Frequently Asked Questions

Can I run with only a URL and no keyword?

Yes. You can provide startUrl without a keyword.

Can I collect jobs from multiple searches in one run?

Run the actor multiple times with different startUrl or keyword/location inputs, then combine datasets downstream.

Why are some fields missing from some jobs?

Different postings expose different metadata. The actor saves all available fields and omits empty ones.

How can I make runs faster?

Lower results_wanted and max_pages, or set collectDetails to false.

How can I avoid duplicate records?

Deduplication is automatic using canonical job URLs.

Is this suitable for scheduled monitoring?

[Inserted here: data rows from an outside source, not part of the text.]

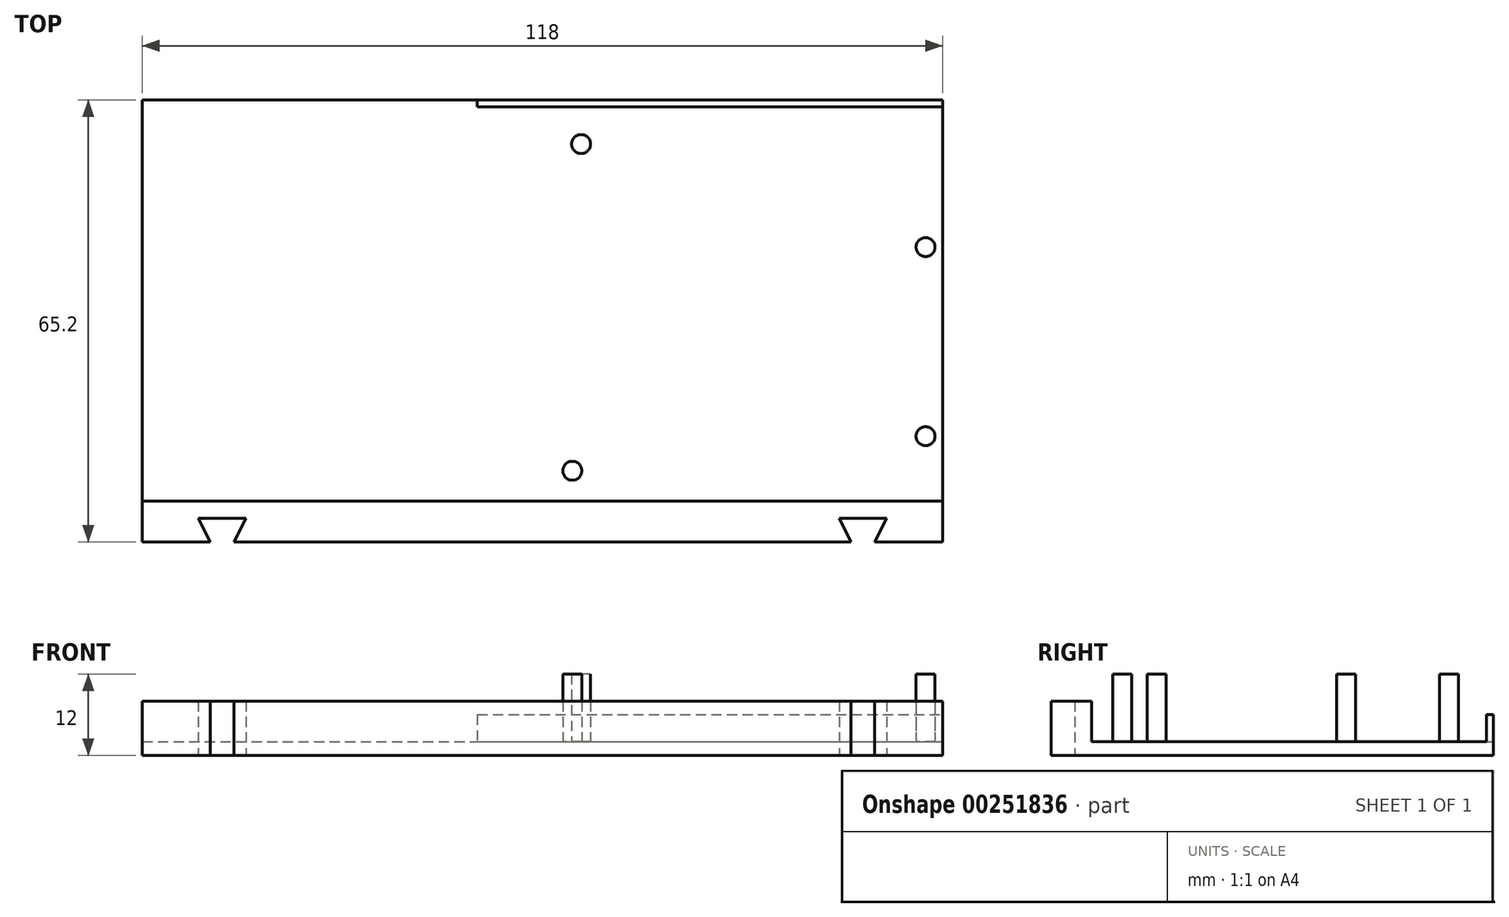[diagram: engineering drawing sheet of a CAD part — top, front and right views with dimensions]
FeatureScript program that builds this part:
annotation { "Feature Type Name" : "Feature", "Feature Type Description" : "" }
export const myFeature = defineFeature(function(context is Context, id is Id, definition is map)
    precondition{}
    {
        {
            var Q0;
            Q0=qCreatedBy(makeId("Top.planeOp"),FACE);
            var sketch = newSketch(context, id + "F0", { "sketchPlane" : qUnion([Q0])});
            skLineSegment(sketch, "E0", {"start": v(-10, 20) * mm, "end": v(-10, 0) * mm, "construction": true});
            skLineSegment(sketch, "E1", {"start": v(-10, 0) * mm, "end": v(-10, -10) * mm, "construction": true});
            skLineSegment(sketch, "E2", {"start": v(-10, -10) * mm, "end": v(0, -10) * mm, "construction": true});
            skLineSegment(sketch, "E3", {"start": v(0, -10) * mm, "end": v(100, -10) * mm, "construction": true});
            skLineSegment(sketch, "E4.bottom", {"start": v(100, 73.2) * mm, "end": v(168.6, 73.2) * mm});
            skLineSegment(sketch, "E4.top", {"start": v(100, 20) * mm, "end": v(168.6, 20) * mm});
            skLineSegment(sketch, "E4.left", {"start": v(100, 73.2) * mm, "end": v(100, 20) * mm});
            skLineSegment(sketch, "E4.right", {"start": v(168.6, 73.2) * mm, "end": v(168.6, 20) * mm});
            skLineSegment(sketch, "E5", {"start": v(115.3, -10) * mm, "end": v(166.1, -10) * mm, "construction": true});
            skLineSegment(sketch, "E6", {"start": v(-10, 22.5) * mm, "end": v(-10, 27.6) * mm, "construction": true});
            skLineSegment(sketch, "E7", {"start": v(-10, 27.6) * mm, "end": v(-10, 55.5) * mm, "construction": true});
            skCircle(sketch, "E8", {"center": v(-10, -10) * mm, "radius": 1.4 * mm, "construction": true});
            skCircle(sketch, "E9", {"center": v(114, 22.5) * mm, "radius": 1.4 * mm});
            skCircle(sketch, "E10", {"center": v(115.3, 70.7) * mm, "radius": 1.4 * mm});
            skCircle(sketch, "E11", {"center": v(166.1, 27.6) * mm, "radius": 1.4 * mm});
            skCircle(sketch, "E12", {"center": v(166.1, 55.5) * mm, "radius": 1.4 * mm});
            skLineSegment(sketch, "E13", {"start": v(-10, 55.5) * mm, "end": v(-10, 70.7) * mm, "construction": true});
            skLineSegment(sketch, "E14", {"start": v(115.3, -10) * mm, "end": v(114, -10) * mm, "construction": true});
            skLineSegment(sketch, "E15", {"start": v(114, -10) * mm, "end": v(100, -10) * mm, "construction": true});
            skLineSegment(sketch, "E16", {"start": v(166.1, -10) * mm, "end": v(168.6, -10) * mm, "construction": true});
            skLineSegment(sketch, "E17", {"start": v(-10, 70.7) * mm, "end": v(-10, 73.2) * mm, "construction": true});
            skLineSegment(sketch, "E18", {"start": v(-10, 22.5) * mm, "end": v(-10, 20) * mm, "construction": true});
            skLineSegment(sketch, "E19", {"start": v(100, 73.2) * mm, "end": v(100, 76.2) * mm});
            skLineSegment(sketch, "E20", {"start": v(100, 76.2) * mm, "end": v(168.6, 76.2) * mm});
            skLineSegment(sketch, "E21", {"start": v(168.6, 76.2) * mm, "end": v(168.6, 73.2) * mm});
            skLineSegment(sketch, "E22", {"start": v(100, 76.2) * mm, "end": v(100, 77.2) * mm});
            skLineSegment(sketch, "E23", {"start": v(100, 77.2) * mm, "end": v(168.6, 77.2) * mm});
            skLineSegment(sketch, "E24", {"start": v(168.6, 77.2) * mm, "end": v(168.6, 76.2) * mm});
            skLineSegment(sketch, "E25", {"start": v(62.35, 15.5) * mm, "end": v(62.35, 12) * mm, "construction": true});
            skLineSegment(sketch, "E26", {"start": v(62.35, 15.5) * mm, "end": v(58.85, 15.5) * mm});
            skLineSegment(sketch, "E27", {"start": v(65.85, 15.5) * mm, "end": v(62.35, 15.5) * mm});
            skLineSegment(sketch, "E28", {"start": v(60.6, 12) * mm, "end": v(64.1, 12) * mm, "construction": true});
            skLineSegment(sketch, "E29", {"start": v(58.85, 15.5) * mm, "end": v(60.6, 12) * mm});
            skLineSegment(sketch, "E30", {"start": v(65.85, 15.5) * mm, "end": v(64.1, 12) * mm});
            skLineSegment(sketch, "E31", {"start": v(60.6, 12) * mm, "end": v(50.6, 12) * mm});
            skLineSegment(sketch, "E32", {"start": v(50.6, 12) * mm, "end": v(50.6, 18) * mm});
            skLineSegment(sketch, "E33", {"start": v(156.85, 15.5) * mm, "end": v(156.85, 12) * mm, "construction": true});
            skLineSegment(sketch, "E34", {"start": v(156.85, 15.5) * mm, "end": v(153.35, 15.5) * mm});
            skLineSegment(sketch, "E35", {"start": v(160.35, 15.5) * mm, "end": v(156.85, 15.5) * mm});
            skLineSegment(sketch, "E36", {"start": v(155.1, 12) * mm, "end": v(158.6, 12) * mm, "construction": true});
            skLineSegment(sketch, "E37", {"start": v(153.35, 15.5) * mm, "end": v(155.1, 12) * mm});
            skLineSegment(sketch, "E38", {"start": v(160.35, 15.5) * mm, "end": v(158.6, 12) * mm});
            skLineSegment(sketch, "E39", {"start": v(64.1, 12) * mm, "end": v(155.1, 12) * mm});
            skLineSegment(sketch, "E40", {"start": v(158.6, 12) * mm, "end": v(168.6, 12) * mm});
            skLineSegment(sketch, "E41", {"start": v(168.6, 12) * mm, "end": v(168.6, 18) * mm});
            skLineSegment(sketch, "E42", {"start": v(50.6, 18) * mm, "end": v(168.6, 18) * mm});
            skLineSegment(sketch, "E43", {"start": v(50.6, 18) * mm, "end": v(50.6, 20) * mm});
            skLineSegment(sketch, "E44", {"start": v(50.6, 20) * mm, "end": v(168.6, 20) * mm});
            skLineSegment(sketch, "E45", {"start": v(168.6, 20) * mm, "end": v(168.6, 18) * mm});
            skLineSegment(sketch, "E46", {"start": v(50.6, 20) * mm, "end": v(50.6, 77.2) * mm});
            skLineSegment(sketch, "E47", {"start": v(50.6, 77.2) * mm, "end": v(100, 77.2) * mm});
            skSolve(sketch);
        }
        {
            var Q0;
            Q0=makeQuery(id+"F0.imprint","IMPRINT",FACE,{"disambiguationData":[TD([[makeQuery(id+"F0.imprint","IMPRINT",EDGE,{"derivedFrom":sQuery(id+"F0.wireOp",EDGE,"E4.bottom")}),-1.0]])]});
            var Q1;
            Q1=makeQuery(id+"F0.imprint","IMPRINT",FACE,{"disambiguationData":[TD([[makeQuery(id+"F0.imprint","IMPRINT",EDGE,{"derivedFrom":sQuery(id+"F0.wireOp",EDGE,"E4.bottom")}),1.0]])]});
            var Q2;
            Q2=makeQuery(id+"F0.imprint","IMPRINT",FACE,{"disambiguationData":[TD([[makeQuery(id+"F0.imprint","IMPRINT",EDGE,{"derivedFrom":sQuery(id+"F0.wireOp",EDGE,"E42")}),1.0]])]});
            var Q3;
            {var subQ1=sQuery(id+"F0.wireOp",EDGE,"E4.left");Q3=makeQuery(id+"F0.imprint","IMPRINT",FACE,{"disambiguationData":[TD([[makeQuery(id+"F0.imprint","IMPRINT",EDGE,{"derivedFrom":subQ1}),-1.0]])]});}
            extrude(context, id + "F1", {"entities" : qUnion([Q0, Q1, Q2, Q3]), "depth" : 2 * mm});
        }
        {
            var Q0;
            Q0=makeQuery(id+"F0.imprint","IMPRINT",FACE,{"disambiguationData":[TD([[makeQuery(id+"F0.imprint","IMPRINT",EDGE,{"derivedFrom":sQuery(id+"F0.wireOp",EDGE,"E10")}),1.0]])]});
            var Q1;
            Q1=makeQuery(id+"F0.imprint","IMPRINT",FACE,{"disambiguationData":[TD([[makeQuery(id+"F0.imprint","IMPRINT",EDGE,{"derivedFrom":sQuery(id+"F0.wireOp",EDGE,"E12")}),1.0]])]});
            var Q2;
            Q2=makeQuery(id+"F0.imprint","IMPRINT",FACE,{"disambiguationData":[TD([[makeQuery(id+"F0.imprint","IMPRINT",EDGE,{"derivedFrom":sQuery(id+"F0.wireOp",EDGE,"E11")}),1.0]])]});
            var Q3;
            Q3=makeQuery(id+"F0.imprint","IMPRINT",FACE,{"disambiguationData":[TD([[makeQuery(id+"F0.imprint","IMPRINT",EDGE,{"derivedFrom":sQuery(id+"F0.wireOp",EDGE,"E9")}),1.0]])]});
            extrude(context, id + "F2", {"entities" : qUnion([Q0, Q1, Q2, Q3]), "operationType" : NewBodyOperationType.ADD, "depth" : 12 * mm});
        }
        {
            var Q0;
            Q0=makeQuery(id+"F0.imprint","IMPRINT",FACE,{"disambiguationData":[TD([[makeQuery(id+"F0.imprint","IMPRINT",EDGE,{"derivedFrom":sQuery(id+"F0.wireOp",EDGE,"E20")}),1.0]])]});
            extrude(context, id + "F3", {"entities" : qUnion([Q0]), "operationType" : NewBodyOperationType.ADD, "depth" : 6 * mm});
        }
        {
            var Q0;
            Q0=makeQuery(id+"F0.imprint","IMPRINT",FACE,{"disambiguationData":[TD([[makeQuery(id+"F0.imprint","IMPRINT",EDGE,{"derivedFrom":sQuery(id+"F0.wireOp",EDGE,"E26")}),-1.0]])]});
            extrude(context, id + "F4", {"entities" : qUnion([Q0]), "operationType" : NewBodyOperationType.ADD, "depth" : 8 * mm});
        }
    });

Yes. It works well for periodic runs that track new postings and market movement.


Support

For issues or enhancement requests, use the actor support channel in the Apify Console.

Resources


This actor is intended for legitimate data collection and analysis workflows. Users are responsible for ensuring compliance with applicable laws, website terms, and internal data-governance policies.